Brock History professor Gregor Kranjc says Russia doesn't not view sovereignty the way the rest of the world does.

A Brock University History professor says Russian President Vladimir Putin doesn’t see the invasion of Ukraine as the graphic statement of war that the rest of the world does.

“The Russian view of the world is not our view,” Gregor Kranjc, Associate Professor with the Department of History told the Brock News. “It doesn’t view the principles that we think we all agree on, like sovereignty, the same as we do.”

Kranjc, also an expert on war, genocide and military occupations, said through his actions, Putin is showing that he clearly refuses to believe Ukraine sovereignty exists and thus the country needs to be brought back into the Russian fold.

However, compounding the atrocity of Putin’s behavior is the fact that the Soviet Union and other European states signed the Helsinki Accords in 1975, which promised that territorial sovereignty will not be challenged and that other countries cannot interfere internally with another state.

So even though Ukraine has been its own independent nation since 1991, “What we see from Putin now is that Ukrainian sovereignty doesn’t fall under this (Helsinki) umbrella and that it is somehow illegitimate,” says Kranjc.

“He doesn’t see the sovereignty of Ukraine in the same way as Western states see the sovereignty of Ukraine.
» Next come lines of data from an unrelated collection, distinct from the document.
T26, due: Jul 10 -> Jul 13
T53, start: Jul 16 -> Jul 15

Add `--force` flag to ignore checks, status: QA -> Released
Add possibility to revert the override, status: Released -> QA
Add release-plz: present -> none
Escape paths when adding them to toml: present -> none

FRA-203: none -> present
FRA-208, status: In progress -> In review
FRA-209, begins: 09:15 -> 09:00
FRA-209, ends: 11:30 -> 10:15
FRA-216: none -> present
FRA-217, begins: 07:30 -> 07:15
His speech was to make Ukraine basically a false state, and therefore sovereignty doesn’t really apply there.”

Kranjc suggests Putin is trying salvage something from the collapse of the Soviet Union in the 1990s where countries such as Ukraine, Lithuania, Latvia, Estonia, Armenia and Moldova simply left the USSR collective and became their own nations.

“Russia (suddenly on its own) went through one of the most drastic drops in economics and standard of living in peace time,” says Kranjc. “Putin saw, in his view, the decline of Russian prestige and power. Ever since he has come to power, part of his image has been to project himself as a strong leader who is going to regain the prestige of Russia.”

Kranjc, also an expert on the history of terrorism, ethnic cleansing and genocide, nationalism, and the history of military occupations, says Putin is simply setting new rules that work for him. If he believes that Ukraine is not a sovereign nation, then to him this is not an act of war.

Despite being delusional and ultimately dangerous, it’s the mindset that Putin is using here.